Collected data

· · ·

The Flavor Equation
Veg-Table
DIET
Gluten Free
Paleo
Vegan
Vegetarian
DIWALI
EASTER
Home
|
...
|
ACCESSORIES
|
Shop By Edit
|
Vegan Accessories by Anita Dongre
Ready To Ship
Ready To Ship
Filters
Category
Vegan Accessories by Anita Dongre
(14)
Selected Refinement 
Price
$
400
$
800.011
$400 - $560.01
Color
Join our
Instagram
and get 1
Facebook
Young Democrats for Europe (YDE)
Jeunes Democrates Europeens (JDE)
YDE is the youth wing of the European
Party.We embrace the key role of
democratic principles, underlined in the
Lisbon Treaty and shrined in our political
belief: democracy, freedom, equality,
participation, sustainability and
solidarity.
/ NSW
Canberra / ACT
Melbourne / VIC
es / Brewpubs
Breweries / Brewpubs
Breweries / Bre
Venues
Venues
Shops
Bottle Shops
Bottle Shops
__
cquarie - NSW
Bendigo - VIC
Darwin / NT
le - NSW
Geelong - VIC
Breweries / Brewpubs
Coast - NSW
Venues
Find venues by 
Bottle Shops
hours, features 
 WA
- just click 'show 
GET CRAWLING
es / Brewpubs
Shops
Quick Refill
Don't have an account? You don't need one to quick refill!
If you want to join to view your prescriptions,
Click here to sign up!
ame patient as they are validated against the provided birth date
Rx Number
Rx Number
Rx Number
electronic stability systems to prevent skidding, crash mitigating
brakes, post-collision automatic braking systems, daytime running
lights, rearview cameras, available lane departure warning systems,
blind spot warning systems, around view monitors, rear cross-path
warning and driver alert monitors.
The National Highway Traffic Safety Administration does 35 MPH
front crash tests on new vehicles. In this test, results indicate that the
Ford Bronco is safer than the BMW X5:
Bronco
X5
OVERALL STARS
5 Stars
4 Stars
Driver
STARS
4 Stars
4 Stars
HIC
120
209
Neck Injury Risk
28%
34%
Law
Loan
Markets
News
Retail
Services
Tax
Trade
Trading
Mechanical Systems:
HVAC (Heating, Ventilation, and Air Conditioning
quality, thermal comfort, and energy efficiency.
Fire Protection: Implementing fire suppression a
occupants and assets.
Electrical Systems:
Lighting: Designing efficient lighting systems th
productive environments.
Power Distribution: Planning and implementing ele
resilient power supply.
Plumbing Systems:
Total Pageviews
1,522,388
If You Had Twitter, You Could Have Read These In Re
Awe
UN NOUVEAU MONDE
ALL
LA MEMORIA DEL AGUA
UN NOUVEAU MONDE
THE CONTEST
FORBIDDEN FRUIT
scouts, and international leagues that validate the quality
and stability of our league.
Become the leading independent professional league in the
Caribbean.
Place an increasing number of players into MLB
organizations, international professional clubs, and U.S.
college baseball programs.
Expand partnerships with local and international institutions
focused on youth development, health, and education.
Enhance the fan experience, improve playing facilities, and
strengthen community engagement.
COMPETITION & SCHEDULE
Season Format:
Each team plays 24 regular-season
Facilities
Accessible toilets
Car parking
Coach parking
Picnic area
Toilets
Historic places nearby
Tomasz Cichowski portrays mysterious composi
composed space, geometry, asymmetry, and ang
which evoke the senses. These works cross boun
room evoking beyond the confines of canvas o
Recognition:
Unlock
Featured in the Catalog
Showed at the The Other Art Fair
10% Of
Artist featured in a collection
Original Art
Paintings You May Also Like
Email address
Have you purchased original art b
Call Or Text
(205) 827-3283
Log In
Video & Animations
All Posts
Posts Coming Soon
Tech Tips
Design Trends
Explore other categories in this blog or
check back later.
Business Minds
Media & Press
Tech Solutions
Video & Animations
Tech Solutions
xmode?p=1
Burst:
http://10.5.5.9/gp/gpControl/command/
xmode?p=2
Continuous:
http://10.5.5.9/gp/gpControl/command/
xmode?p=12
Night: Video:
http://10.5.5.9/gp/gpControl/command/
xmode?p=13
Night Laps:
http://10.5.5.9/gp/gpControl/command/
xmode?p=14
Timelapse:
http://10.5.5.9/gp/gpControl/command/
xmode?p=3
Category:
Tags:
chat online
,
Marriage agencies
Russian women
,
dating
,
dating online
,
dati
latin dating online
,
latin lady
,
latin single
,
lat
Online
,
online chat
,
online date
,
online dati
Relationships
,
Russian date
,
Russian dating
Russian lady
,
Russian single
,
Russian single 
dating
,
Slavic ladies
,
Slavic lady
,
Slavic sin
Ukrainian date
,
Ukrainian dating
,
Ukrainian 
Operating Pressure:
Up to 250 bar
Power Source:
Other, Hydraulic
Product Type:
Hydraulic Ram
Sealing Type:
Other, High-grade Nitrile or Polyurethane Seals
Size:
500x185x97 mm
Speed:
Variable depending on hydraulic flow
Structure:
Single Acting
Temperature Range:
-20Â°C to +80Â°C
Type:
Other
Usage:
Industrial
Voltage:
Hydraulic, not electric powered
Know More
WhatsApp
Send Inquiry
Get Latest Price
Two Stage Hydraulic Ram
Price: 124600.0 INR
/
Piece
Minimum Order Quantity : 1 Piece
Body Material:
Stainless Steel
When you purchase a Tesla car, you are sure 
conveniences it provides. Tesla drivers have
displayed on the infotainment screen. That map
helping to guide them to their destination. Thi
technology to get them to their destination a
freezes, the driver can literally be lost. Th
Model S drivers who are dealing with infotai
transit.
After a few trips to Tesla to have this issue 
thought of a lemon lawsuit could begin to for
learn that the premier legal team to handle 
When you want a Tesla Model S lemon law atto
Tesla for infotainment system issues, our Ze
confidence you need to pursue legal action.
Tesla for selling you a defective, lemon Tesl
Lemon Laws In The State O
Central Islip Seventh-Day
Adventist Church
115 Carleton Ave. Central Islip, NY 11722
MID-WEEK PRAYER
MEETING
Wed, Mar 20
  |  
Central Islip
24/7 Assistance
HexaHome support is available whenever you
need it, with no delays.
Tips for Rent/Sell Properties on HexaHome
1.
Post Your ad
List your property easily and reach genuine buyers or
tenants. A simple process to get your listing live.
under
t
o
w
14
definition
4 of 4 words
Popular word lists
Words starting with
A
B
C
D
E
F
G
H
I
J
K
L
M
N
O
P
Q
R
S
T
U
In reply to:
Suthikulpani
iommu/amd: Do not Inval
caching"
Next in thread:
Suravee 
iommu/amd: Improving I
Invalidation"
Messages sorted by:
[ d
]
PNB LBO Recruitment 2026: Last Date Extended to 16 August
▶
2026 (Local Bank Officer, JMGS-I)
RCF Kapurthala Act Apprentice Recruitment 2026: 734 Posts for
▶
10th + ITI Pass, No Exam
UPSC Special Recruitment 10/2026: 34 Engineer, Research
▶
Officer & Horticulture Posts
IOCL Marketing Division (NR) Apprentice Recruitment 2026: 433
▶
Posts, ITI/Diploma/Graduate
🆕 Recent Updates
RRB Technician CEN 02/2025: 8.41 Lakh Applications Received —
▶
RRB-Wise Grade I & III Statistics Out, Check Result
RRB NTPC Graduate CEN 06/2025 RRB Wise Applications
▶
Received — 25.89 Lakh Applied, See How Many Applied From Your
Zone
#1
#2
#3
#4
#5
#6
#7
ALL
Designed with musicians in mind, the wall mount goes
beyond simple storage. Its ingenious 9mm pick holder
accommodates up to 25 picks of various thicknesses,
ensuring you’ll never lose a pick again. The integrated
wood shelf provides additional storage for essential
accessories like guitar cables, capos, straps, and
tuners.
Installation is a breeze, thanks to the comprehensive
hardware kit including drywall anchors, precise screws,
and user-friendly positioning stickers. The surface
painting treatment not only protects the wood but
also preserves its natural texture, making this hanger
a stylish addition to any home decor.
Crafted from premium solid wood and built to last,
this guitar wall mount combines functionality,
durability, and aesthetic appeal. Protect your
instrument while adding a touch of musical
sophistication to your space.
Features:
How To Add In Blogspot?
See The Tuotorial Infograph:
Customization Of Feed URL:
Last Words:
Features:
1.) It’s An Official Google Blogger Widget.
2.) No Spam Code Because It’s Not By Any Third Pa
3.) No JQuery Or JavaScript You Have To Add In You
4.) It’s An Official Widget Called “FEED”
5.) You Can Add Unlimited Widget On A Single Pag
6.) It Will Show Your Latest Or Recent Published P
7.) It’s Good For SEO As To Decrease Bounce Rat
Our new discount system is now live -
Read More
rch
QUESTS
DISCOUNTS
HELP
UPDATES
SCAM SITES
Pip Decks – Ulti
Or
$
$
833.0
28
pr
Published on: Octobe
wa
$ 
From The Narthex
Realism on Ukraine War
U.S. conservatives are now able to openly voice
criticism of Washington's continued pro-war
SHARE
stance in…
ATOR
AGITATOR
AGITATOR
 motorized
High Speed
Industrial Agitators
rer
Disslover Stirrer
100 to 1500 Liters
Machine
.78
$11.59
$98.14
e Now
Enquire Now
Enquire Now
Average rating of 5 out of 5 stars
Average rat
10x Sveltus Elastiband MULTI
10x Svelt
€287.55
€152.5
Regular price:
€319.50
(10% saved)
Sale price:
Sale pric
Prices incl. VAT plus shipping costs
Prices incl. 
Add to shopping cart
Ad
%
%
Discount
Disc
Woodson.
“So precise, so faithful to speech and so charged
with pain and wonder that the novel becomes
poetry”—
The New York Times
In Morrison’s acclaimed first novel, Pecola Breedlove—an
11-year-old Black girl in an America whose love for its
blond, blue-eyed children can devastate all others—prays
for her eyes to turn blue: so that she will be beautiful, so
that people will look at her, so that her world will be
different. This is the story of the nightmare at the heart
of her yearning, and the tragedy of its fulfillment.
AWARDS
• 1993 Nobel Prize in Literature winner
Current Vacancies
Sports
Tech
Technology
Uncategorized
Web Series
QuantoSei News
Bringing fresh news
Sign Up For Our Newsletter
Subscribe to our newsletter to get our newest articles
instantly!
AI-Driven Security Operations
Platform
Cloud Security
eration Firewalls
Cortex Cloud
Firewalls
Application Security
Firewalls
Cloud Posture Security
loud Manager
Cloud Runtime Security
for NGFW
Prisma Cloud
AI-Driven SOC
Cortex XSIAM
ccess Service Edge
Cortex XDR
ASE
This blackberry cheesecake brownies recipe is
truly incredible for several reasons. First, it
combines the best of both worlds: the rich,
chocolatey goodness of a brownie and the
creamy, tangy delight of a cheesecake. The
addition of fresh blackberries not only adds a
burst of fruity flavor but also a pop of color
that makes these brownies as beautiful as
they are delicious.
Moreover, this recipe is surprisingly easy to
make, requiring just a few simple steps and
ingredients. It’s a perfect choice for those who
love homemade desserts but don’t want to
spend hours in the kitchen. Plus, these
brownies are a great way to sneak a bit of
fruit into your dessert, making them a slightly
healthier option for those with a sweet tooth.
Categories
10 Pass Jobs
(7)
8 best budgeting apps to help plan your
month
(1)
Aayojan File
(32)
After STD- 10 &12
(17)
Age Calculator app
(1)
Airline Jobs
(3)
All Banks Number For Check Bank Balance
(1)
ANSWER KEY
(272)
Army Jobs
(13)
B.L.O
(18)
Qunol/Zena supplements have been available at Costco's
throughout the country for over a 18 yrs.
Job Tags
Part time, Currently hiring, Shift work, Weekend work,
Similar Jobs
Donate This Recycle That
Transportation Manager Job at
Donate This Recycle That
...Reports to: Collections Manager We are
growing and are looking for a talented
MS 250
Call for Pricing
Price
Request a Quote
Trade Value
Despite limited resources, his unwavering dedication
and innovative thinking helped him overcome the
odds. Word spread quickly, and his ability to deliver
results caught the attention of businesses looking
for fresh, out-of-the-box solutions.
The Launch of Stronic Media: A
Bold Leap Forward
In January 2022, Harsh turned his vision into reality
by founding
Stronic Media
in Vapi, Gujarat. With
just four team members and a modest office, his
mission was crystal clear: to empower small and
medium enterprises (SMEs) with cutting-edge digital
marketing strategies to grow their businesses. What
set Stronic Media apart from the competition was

· · ·

Assigned task
Please find the lines in the data that contain the word "youth" and copy them.

Task result
YDE is the youth wing of the European
focused on youth development, health, and education.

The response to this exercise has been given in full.